Quasi tutti gli animali superiori possiedono una popolazione di microbi, principalmente batteri, nel tubo digerente. Questi organismi non sono pericolosi ma anzi hanno un effetto positivo sulla digestione, e la loro presenza previene la proliferazione di batteri patogeni.

Poiché tuttavia gli antibiotici uccidono ogni forma di vita microbica non resistente, compresa quella che alberga nell’intestino, il normale equilibrio di microorganismi salutari e pericolosi viene alterato, con conseguenti problemi sanitari che vanno dalla diarrea all’infezione da parte di ceppi batterici resistenti agli antibiotici.

Già nel 2008 il gruppo di Hodin aveva cercato di rispondere a una domanda fondamentale: perché i batteri intestinali e le loro tossine non passano nel flusso sanguigno? Dagli studi era emerso il ruolo cruciale della fosfatasi alcalina intestinale (IAP), un enzima prodotto dalla mucosa intestinale, nella protezione dalle molecole tossiche trovate in molti batteri patogeni. Questa circostanza ha dato l’occasione per affrontare un nuovo programma di studi diretti a comprendere in che modo questo enzima possa interagire con i batteri intestinali.

Studiando topi di laboratorio mancanti del gene per la IAP si è così riscontrato che tali  animali avevano un ridotto livello di tutti i batteri intestinali e in particolare non possedevano ceppi di Escherichia coli, che peraltro non riuscivano a crescere neppure se introdotti di artificialmente.

Per contro, somministrando ai topi la IAP mediante la dieta, questo batterio benefico per la salute era in grado di proliferare normalmente. Inoltre, in animali già infettati da salmonella, i livelli di questo agente patogeno venivano notevolmente ridotti portando dal 20 al 70 per cento la percentuale di animali in grado di sopravvivere.

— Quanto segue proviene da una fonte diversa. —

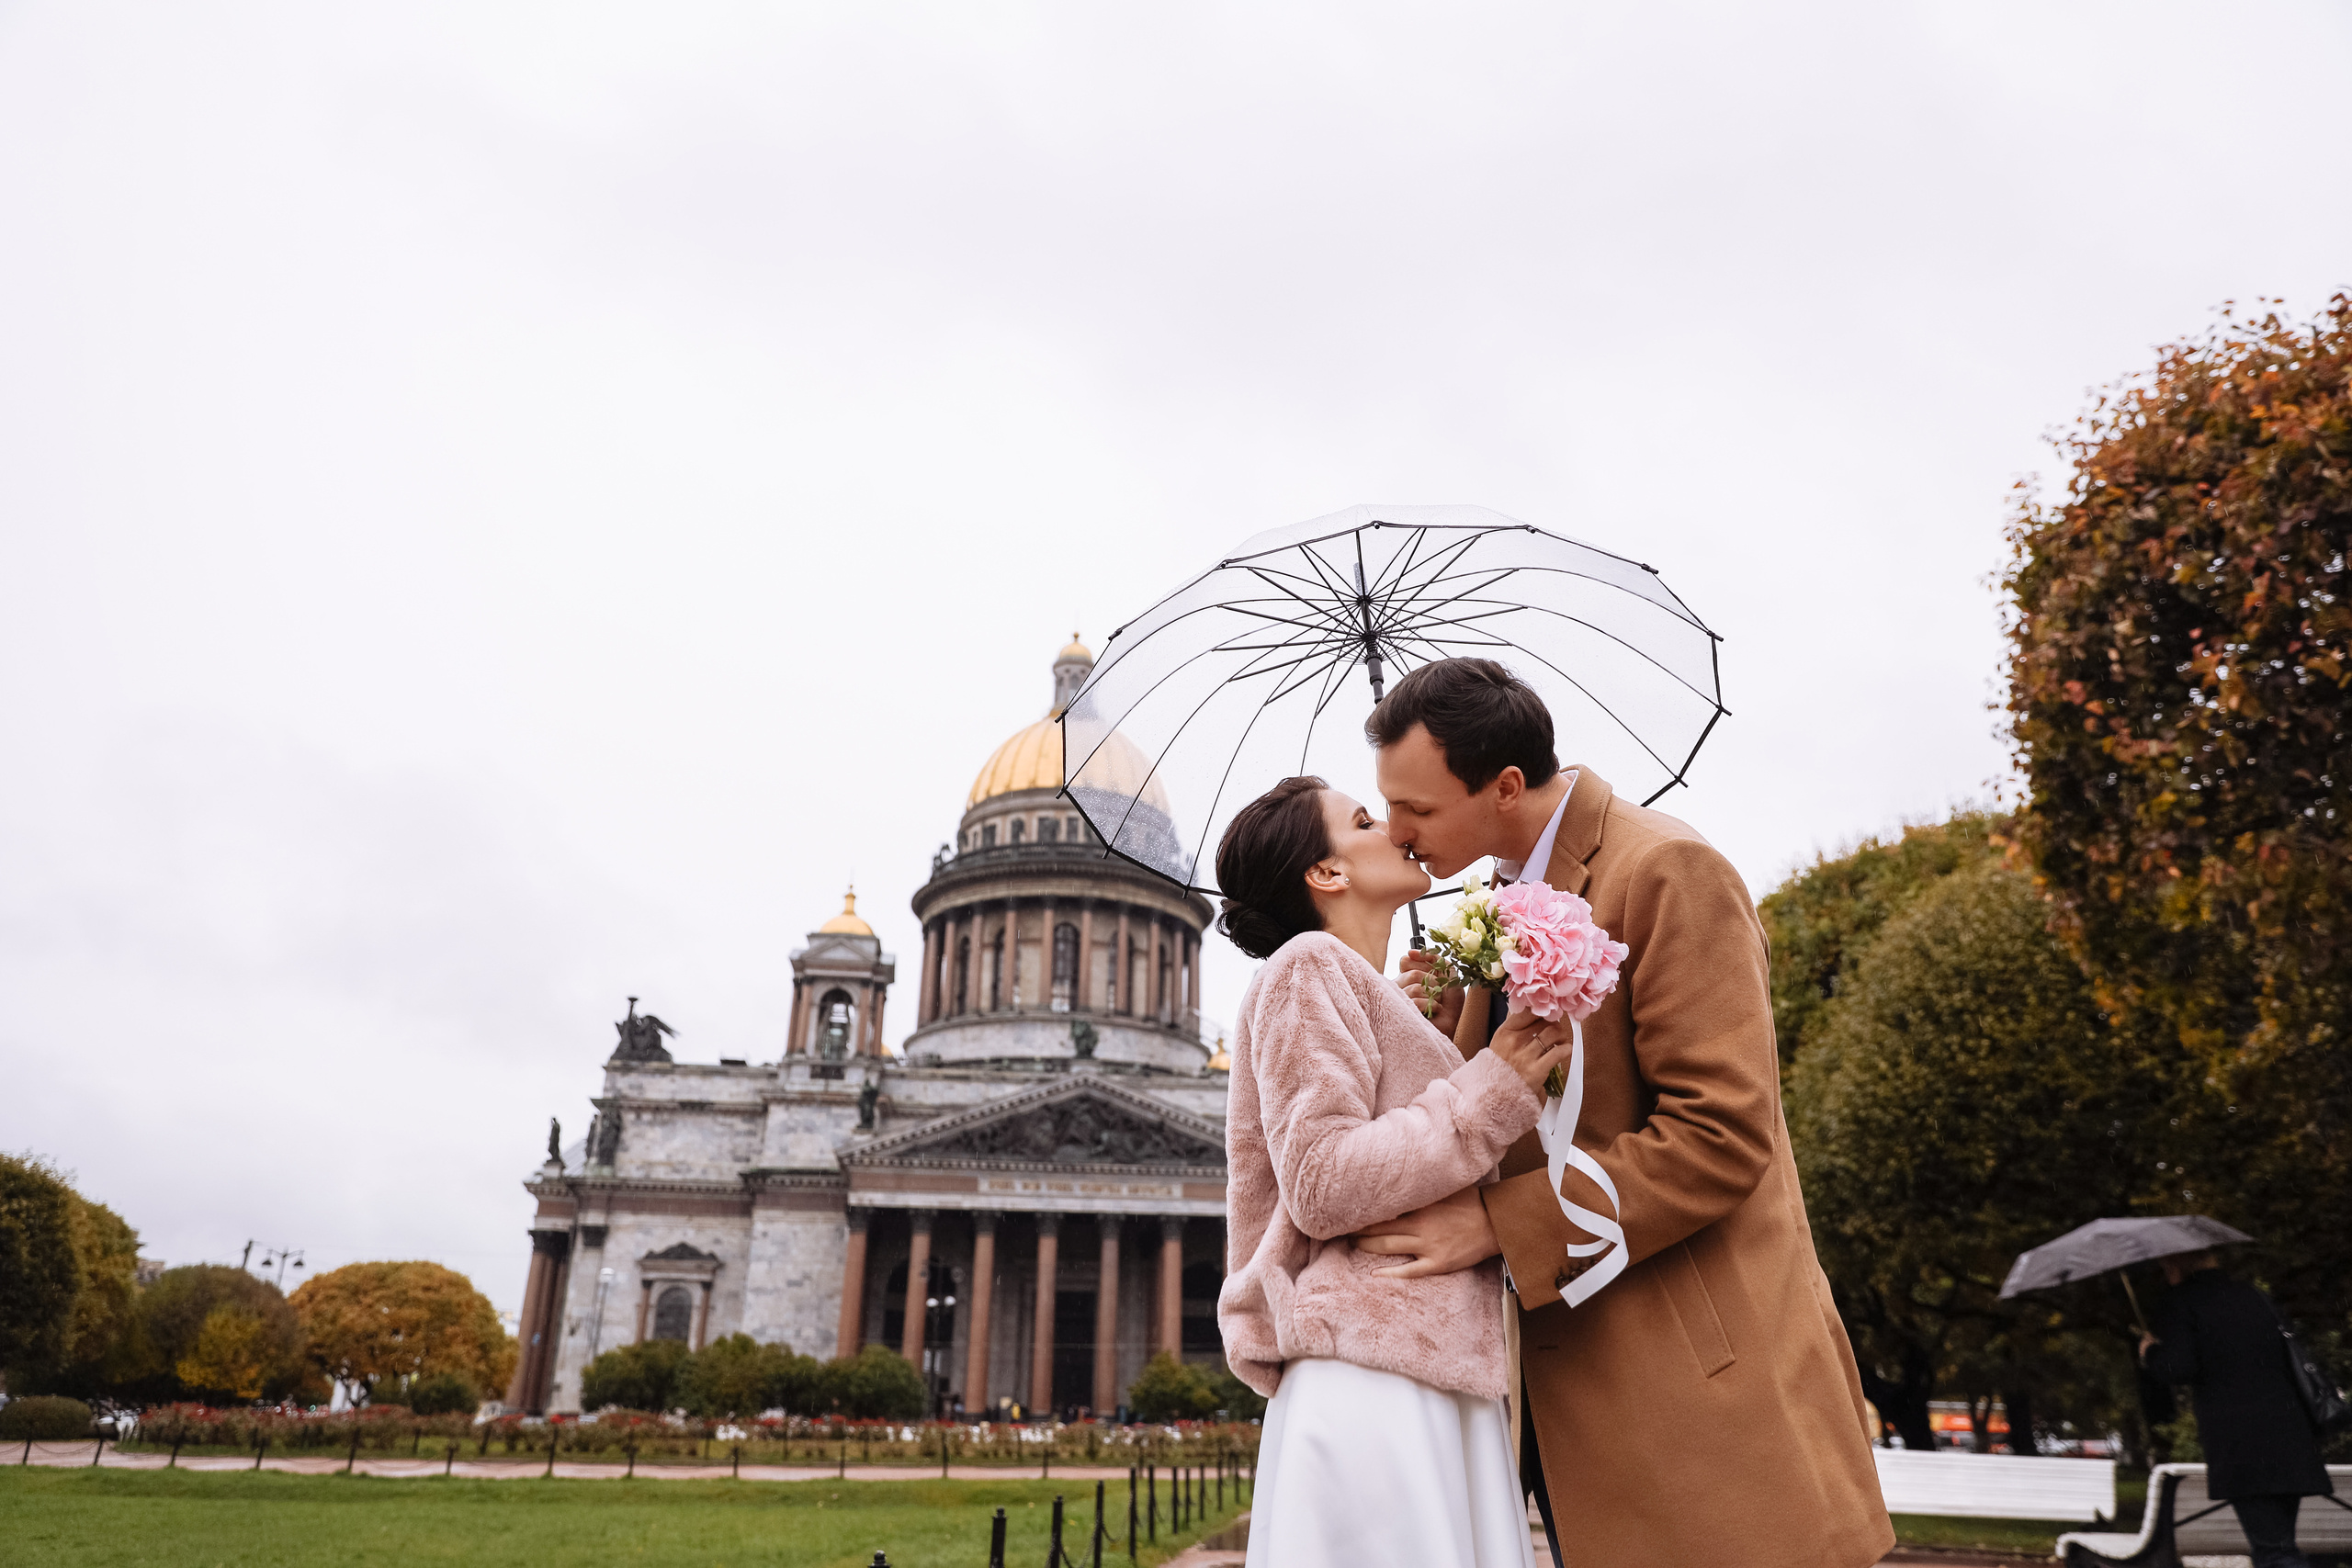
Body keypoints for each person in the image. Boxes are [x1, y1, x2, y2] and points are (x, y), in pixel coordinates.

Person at [1354, 657, 1892, 1568]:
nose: (1398, 834)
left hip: (1694, 1398)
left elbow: (1718, 1138)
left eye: (1417, 810)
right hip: (1573, 1406)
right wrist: (1449, 1029)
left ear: (1507, 786)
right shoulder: (1496, 899)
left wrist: (1496, 1225)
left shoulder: (1667, 869)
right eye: (1386, 807)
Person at [1215, 774, 1579, 1568]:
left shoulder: (1350, 984)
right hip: (1375, 1377)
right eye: (1364, 819)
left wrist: (1425, 1032)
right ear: (1328, 873)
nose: (1394, 827)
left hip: (1415, 1364)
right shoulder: (1305, 965)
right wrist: (1492, 1089)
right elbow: (1321, 1180)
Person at [2141, 1250, 2333, 1568]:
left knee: (2276, 1551)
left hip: (2243, 1441)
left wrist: (2151, 1352)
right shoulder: (2255, 1296)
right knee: (2276, 1543)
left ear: (2175, 1264)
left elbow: (2179, 1368)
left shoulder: (2181, 1302)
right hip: (2290, 1432)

“I nostri studi sui topi hanno dimostrato che somministrando con la dieta questo enzima agli animali si riesce a mantenere sano l’intestino, in particolare grazie alla conservazione o al ripristino dei batteri che albergano normalmente in tale organo”, ha commentato Richard Hodin, ricercatore clinico del Massachusetts General Hospital (MGH) e autore seniordell’articolo. “I dati raccolti potrebbero risultare particolarmente utili per combattere le infezioni di batteri pericolosi come SalmonellaC. difficile, che possono verificarsi quanto viene alterata la normale popolazione di batteri; inoltre potrebbero consentire lo sviluppo di un nuovo tipo di supplementazione dietetica per mantenere l’intestino in salute nel caso di assunzione di antibiotici.